This isn't something FreeBSD does. None of the startup scripts would ever do this.


----------



## enaftali (Mar 18, 2019)

Hi Sir Dice, do you have any idea how could this happen to me? every time i restart the syslog service this row  _._   @192.168.2.1:514 or any row i add to syslog.conf is disappearing.
am i doing  something wrong? is there another way i could send logs from my system, please tell me if you need further information, thanks.
i used this guide https://docs.freebsd.org/doc/7.4-RELEASE/usr/share/doc/handbook/network-syslogd.html for log client configuration.


----------



## SirDice (Mar 18, 2019)

Maybe there's something like Puppet or Ansible running that's managing configurations? Or some other way of pushing centralized configs?



enaftali said:


> is there another way i could send logs from my system, please tell me if you need further information, thanks.

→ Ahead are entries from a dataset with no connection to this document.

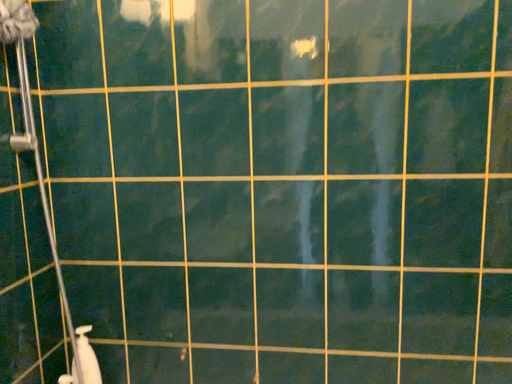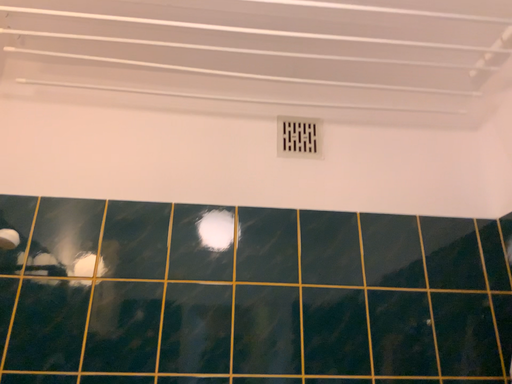
Question: Which way did the camera rotate in the video?

Choices:
 (A) rotated downward
 (B) rotated upward

Answer: (B)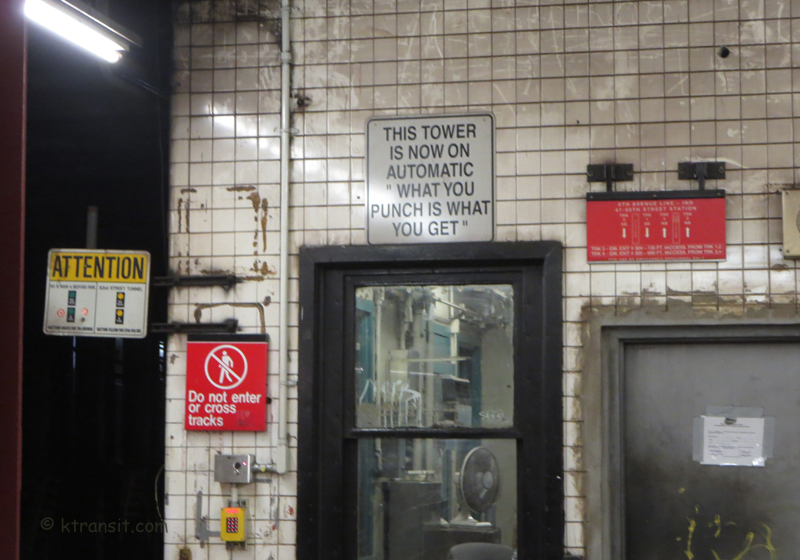
Where is `door`? door is located at coordinates (660, 477).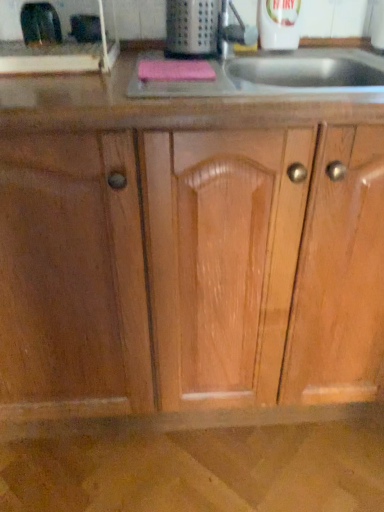
Question: Is black rubber gloves at upper left, the 3th appliance viewed from the right, taller or shorter than metallic grater at upper center, which appears as the third appliance when viewed from the left?

Choices:
 (A) tall
 (B) short

Answer: (B)

Question: Is black rubber gloves at upper left, the 3th appliance viewed from the right, wider or thinner than metallic grater at upper center, acting as the 1th appliance starting from the right?

Choices:
 (A) wide
 (B) thin

Answer: (B)

Question: Estimate the real-world distances between objects in this image. Which object is farther from the metallic silver toaster at upper left, which appears as the 2th appliance when viewed from the right?

Choices:
 (A) black rubber gloves at upper left, the 3th appliance viewed from the right
 (B) metallic grater at upper center, which appears as the third appliance when viewed from the left
 (C) pink fabric sponge at upper center

Answer: (C)

Question: Considering the real-world distances, which object is closest to the black rubber gloves at upper left, the 3th appliance viewed from the right?

Choices:
 (A) metallic grater at upper center, which appears as the third appliance when viewed from the left
 (B) pink fabric sponge at upper center
 (C) metallic silver toaster at upper left, which appears as the 2th appliance when viewed from the right

Answer: (C)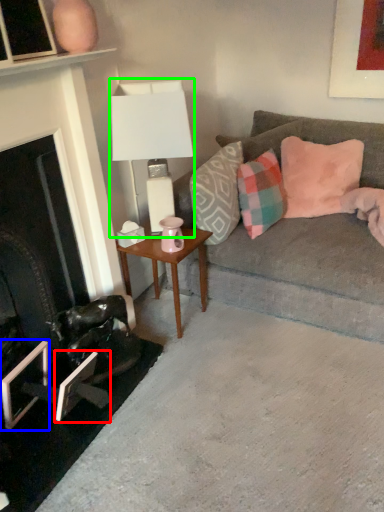
Question: Estimate the real-world distances between objects in this image. Which object is farther from picture frame (highlighted by a red box), picture frame (highlighted by a blue box) or table lamp (highlighted by a green box)?

Choices:
 (A) picture frame
 (B) table lamp

Answer: (B)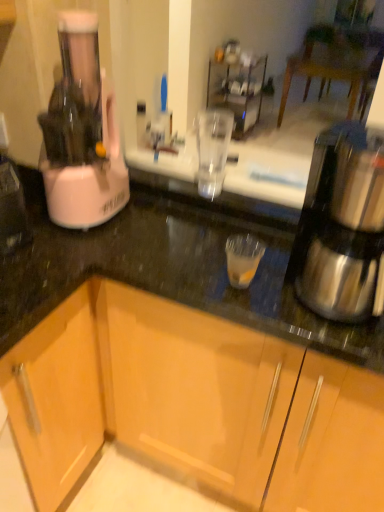
Question: Which direction should I rotate to look at wooden cabinet at lower center, acting as the 1th cabinetry starting from the right?

Choices:
 (A) left
 (B) right

Answer: (A)

Question: Is shiny metallic coffee maker at right behind white plastic blender at left?

Choices:
 (A) yes
 (B) no

Answer: (B)

Question: Is shiny metallic coffee maker at right looking in the opposite direction of white plastic blender at left?

Choices:
 (A) yes
 (B) no

Answer: (B)

Question: Is shiny metallic coffee maker at right to the right of white plastic blender at left from the viewer's perspective?

Choices:
 (A) yes
 (B) no

Answer: (A)

Question: Is shiny metallic coffee maker at right to the left of white plastic blender at left from the viewer's perspective?

Choices:
 (A) no
 (B) yes

Answer: (A)

Question: Considering the relative sizes of shiny metallic coffee maker at right and white plastic blender at left in the image provided, is shiny metallic coffee maker at right taller than white plastic blender at left?

Choices:
 (A) yes
 (B) no

Answer: (B)

Question: From a real-world perspective, does shiny metallic coffee maker at right sit lower than white plastic blender at left?

Choices:
 (A) no
 (B) yes

Answer: (B)

Question: Can you confirm if white plastic blender at left is thinner than wooden cabinet at lower left, the first cabinetry in the left-to-right sequence?

Choices:
 (A) yes
 (B) no

Answer: (A)

Question: Is white plastic blender at left positioned before wooden cabinet at lower left, which is the 2th cabinetry in right-to-left order?

Choices:
 (A) yes
 (B) no

Answer: (A)

Question: Can you confirm if white plastic blender at left is shorter than wooden cabinet at lower left, which is the 2th cabinetry in right-to-left order?

Choices:
 (A) no
 (B) yes

Answer: (B)

Question: Is white plastic blender at left smaller than wooden cabinet at lower left, the first cabinetry in the left-to-right sequence?

Choices:
 (A) yes
 (B) no

Answer: (A)

Question: From a real-world perspective, is white plastic blender at left positioned over wooden cabinet at lower left, the first cabinetry in the left-to-right sequence, based on gravity?

Choices:
 (A) yes
 (B) no

Answer: (A)

Question: Is white plastic blender at left oriented away from wooden cabinet at lower left, which is the 2th cabinetry in right-to-left order?

Choices:
 (A) no
 (B) yes

Answer: (A)

Question: Does wooden cabinet at lower center, acting as the 1th cabinetry starting from the right, have a lesser width compared to shiny metallic coffee maker at right?

Choices:
 (A) no
 (B) yes

Answer: (A)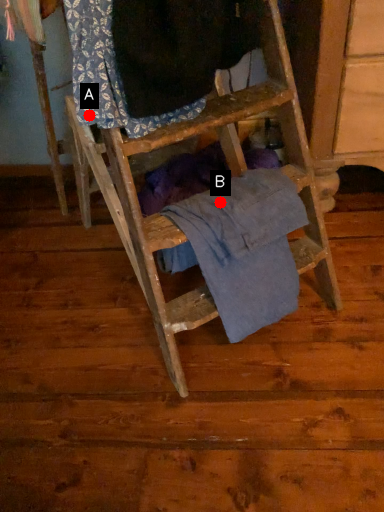
Question: Two points are circled on the image, labeled by A and B beside each circle. Which point is closer to the camera?

Choices:
 (A) A is closer
 (B) B is closer

Answer: (A)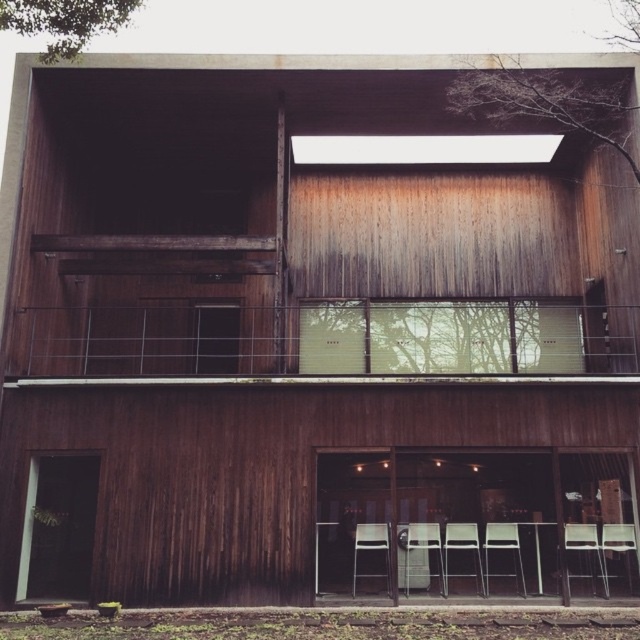
You are sitting on the white plastic chair at lower center and want to move to the matte wood chair at lower right. Which direction should you move to reach it?

The matte wood chair at lower right is above the white plastic chair at lower center, so you should move upward to reach it.

You are sitting on the white plastic chair at lower center and want to move to the metallic silver chair at center. Which direction should you move to reach it?

You should move backward to reach the metallic silver chair at center because the white plastic chair at lower center is in front of it.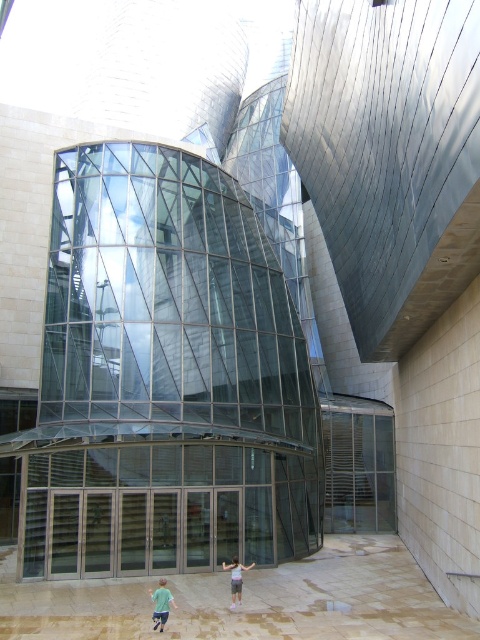
You are a fashion designer observing a model wearing the green matte shirt at lower center and the light blue denim shorts at center. Which clothing item has a shorter length?

The green matte shirt at lower center is shorter than the light blue denim shorts at center.

In the scene shown: You are standing in front of the modern architectural structure and notice a green matte shirt at lower center and a light blue denim shorts at center. Which item is positioned more to the left?

The green matte shirt at lower center is positioned more to the left than the light blue denim shorts at center.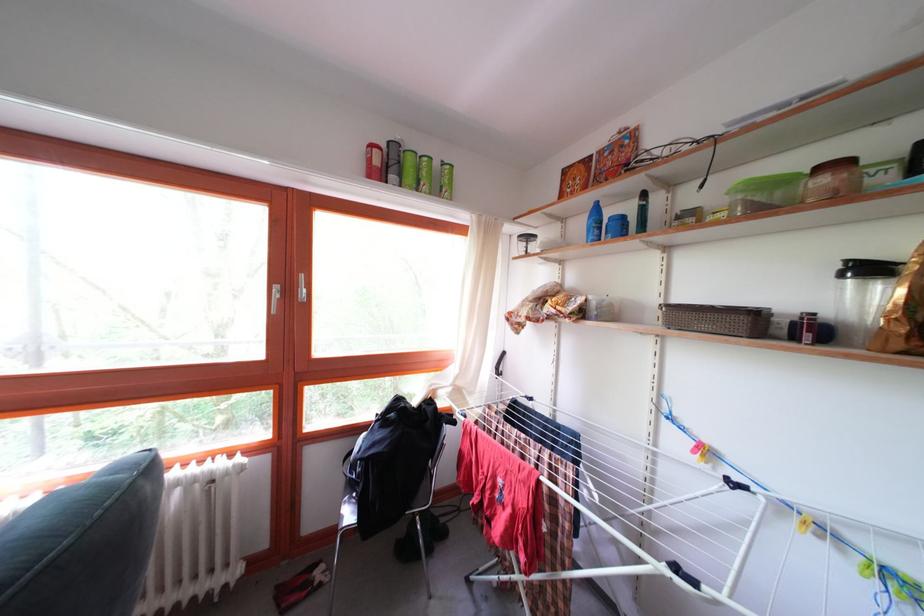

Try putting it in /etc/syslog.d/remote.conf. 

And don't use old handbooks, certainly not from a version that's been EoL for 5 years. Lots of things have changed since 7.4.








						Chapter 13. Configuration and Tuning
					

This chapter explains much of the FreeBSD configuration process, including some of the parameters which can be set to tune a FreeBSD system.




					www.freebsd.org


----------